- TASK INSTRUCTIONS
Convert the lines below, from the first one through the line containing "candidatos realizarão uma prova geral de", into a JSON list of strings with one string per line and no blank lines.

- GIVEN INFORMATION
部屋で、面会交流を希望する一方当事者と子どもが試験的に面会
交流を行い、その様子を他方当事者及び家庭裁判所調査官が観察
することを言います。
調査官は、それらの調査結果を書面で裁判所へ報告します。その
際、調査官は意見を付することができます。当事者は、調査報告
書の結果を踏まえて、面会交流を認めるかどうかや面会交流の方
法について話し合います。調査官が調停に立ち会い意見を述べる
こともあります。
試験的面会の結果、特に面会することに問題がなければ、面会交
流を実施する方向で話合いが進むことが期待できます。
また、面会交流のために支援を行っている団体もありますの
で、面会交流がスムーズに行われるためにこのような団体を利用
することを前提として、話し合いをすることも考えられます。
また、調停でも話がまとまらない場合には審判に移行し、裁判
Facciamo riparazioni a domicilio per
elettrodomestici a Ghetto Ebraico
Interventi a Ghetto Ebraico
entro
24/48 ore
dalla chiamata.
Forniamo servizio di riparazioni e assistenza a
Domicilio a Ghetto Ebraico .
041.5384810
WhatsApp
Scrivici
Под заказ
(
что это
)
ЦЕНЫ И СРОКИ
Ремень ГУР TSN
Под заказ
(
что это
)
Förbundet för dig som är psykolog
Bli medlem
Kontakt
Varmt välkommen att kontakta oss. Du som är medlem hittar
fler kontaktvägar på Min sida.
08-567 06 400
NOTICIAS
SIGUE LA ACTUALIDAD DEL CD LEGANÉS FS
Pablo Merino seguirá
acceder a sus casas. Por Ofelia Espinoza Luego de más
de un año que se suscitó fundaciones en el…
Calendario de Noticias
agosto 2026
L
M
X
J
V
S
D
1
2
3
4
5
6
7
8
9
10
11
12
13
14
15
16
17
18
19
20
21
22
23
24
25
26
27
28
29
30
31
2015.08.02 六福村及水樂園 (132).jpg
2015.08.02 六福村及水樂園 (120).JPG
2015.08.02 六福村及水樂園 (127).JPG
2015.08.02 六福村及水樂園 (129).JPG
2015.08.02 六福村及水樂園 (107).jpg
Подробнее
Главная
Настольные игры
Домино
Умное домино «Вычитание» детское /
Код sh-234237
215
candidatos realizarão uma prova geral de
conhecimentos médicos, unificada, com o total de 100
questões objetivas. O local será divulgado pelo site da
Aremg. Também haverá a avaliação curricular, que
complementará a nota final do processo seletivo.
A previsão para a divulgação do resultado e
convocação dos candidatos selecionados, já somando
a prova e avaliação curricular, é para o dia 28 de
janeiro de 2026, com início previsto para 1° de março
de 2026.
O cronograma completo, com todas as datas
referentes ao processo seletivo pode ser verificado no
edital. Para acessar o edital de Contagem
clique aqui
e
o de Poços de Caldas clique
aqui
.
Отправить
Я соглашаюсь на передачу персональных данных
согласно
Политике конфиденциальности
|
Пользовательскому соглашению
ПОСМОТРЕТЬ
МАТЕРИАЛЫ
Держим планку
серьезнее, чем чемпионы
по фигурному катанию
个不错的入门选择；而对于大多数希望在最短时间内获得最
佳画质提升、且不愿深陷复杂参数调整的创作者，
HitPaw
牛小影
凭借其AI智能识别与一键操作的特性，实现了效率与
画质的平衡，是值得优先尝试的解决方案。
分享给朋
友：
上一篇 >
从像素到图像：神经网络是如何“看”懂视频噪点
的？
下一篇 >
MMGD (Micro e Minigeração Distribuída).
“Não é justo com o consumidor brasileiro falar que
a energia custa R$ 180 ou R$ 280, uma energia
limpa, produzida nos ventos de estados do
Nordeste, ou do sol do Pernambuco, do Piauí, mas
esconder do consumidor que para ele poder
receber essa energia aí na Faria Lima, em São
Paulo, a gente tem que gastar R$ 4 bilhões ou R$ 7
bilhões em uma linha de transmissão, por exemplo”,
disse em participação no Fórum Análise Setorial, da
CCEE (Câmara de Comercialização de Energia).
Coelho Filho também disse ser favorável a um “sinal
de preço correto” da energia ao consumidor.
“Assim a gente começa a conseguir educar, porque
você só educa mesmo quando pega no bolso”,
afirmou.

- RESULT OF THIS TASK
[
  "部屋で、面会交流を希望する一方当事者と子どもが試験的に面会",
  "交流を行い、その様子を他方当事者及び家庭裁判所調査官が観察",
  "することを言います。",
  "調査官は、それらの調査結果を書面で裁判所へ報告します。その",
  "際、調査官は意見を付することができます。当事者は、調査報告",
  "書の結果を踏まえて、面会交流を認めるかどうかや面会交流の方",
  "法について話し合います。調査官が調停に立ち会い意見を述べる",
  "こともあります。",
  "試験的面会の結果、特に面会することに問題がなければ、面会交",
  "流を実施する方向で話合いが進むことが期待できます。",
  "また、面会交流のために支援を行っている団体もありますの",
  "で、面会交流がスムーズに行われるためにこのような団体を利用",
  "することを前提として、話し合いをすることも考えられます。",
  "また、調停でも話がまとまらない場合には審判に移行し、裁判",
  "Facciamo riparazioni a domicilio per",
  "elettrodomestici a Ghetto Ebraico",
  "Interventi a Ghetto Ebraico",
  "entro",
  "24/48 ore",
  "dalla chiamata.",
  "Forniamo servizio di riparazioni e assistenza a",
  "Domicilio a Ghetto Ebraico .",
  "041.5384810",
  "WhatsApp",
  "Scrivici",
  "Под заказ",
  "(",
  "что это",
  ")",
  "ЦЕНЫ И СРОКИ",
  "Ремень ГУР TSN",
  "Под заказ",
  "(",
  "что это",
  ")",
  "Förbundet för dig som är psykolog",
  "Bli medlem",
  "Kontakt",
  "Varmt välkommen att kontakta oss. Du som är medlem hittar",
  "fler kontaktvägar på Min sida.",
  "08-567 06 400",
  "NOTICIAS",
  "SIGUE LA ACTUALIDAD DEL CD LEGANÉS FS",
  "Pablo Merino seguirá",
  "acceder a sus casas. Por Ofelia Espinoza Luego de más",
  "de un año que se suscitó fundaciones en el…",
  "Calendario de Noticias",
  "agosto 2026",
  "L",
  "M",
  "X",
  "J",
  "V",
  "S",
  "D",
  "1",
  "2",
  "3",
  "4",
  "5",
  "6",
  "7",
  "8",
  "9",
  "10",
  "11",
  "12",
  "13",
  "14",
  "15",
  "16",
  "17",
  "18",
  "19",
  "20",
  "21",
  "22",
  "23",
  "24",
  "25",
  "26",
  "27",
  "28",
  "29",
  "30",
  "31",
  "2015.08.02 六福村及水樂園 (132).jpg",
  "2015.08.02 六福村及水樂園 (120).JPG",
  "2015.08.02 六福村及水樂園 (127).JPG",
  "2015.08.02 六福村及水樂園 (129).JPG",
  "2015.08.02 六福村及水樂園 (107).jpg",
  "Подробнее",
  "Главная",
  "Настольные игры",
  "Домино",
  "Умное домино «Вычитание» детское /",
  "Код sh-234237",
  "215",
  "candidatos realizarão uma prova geral de"
]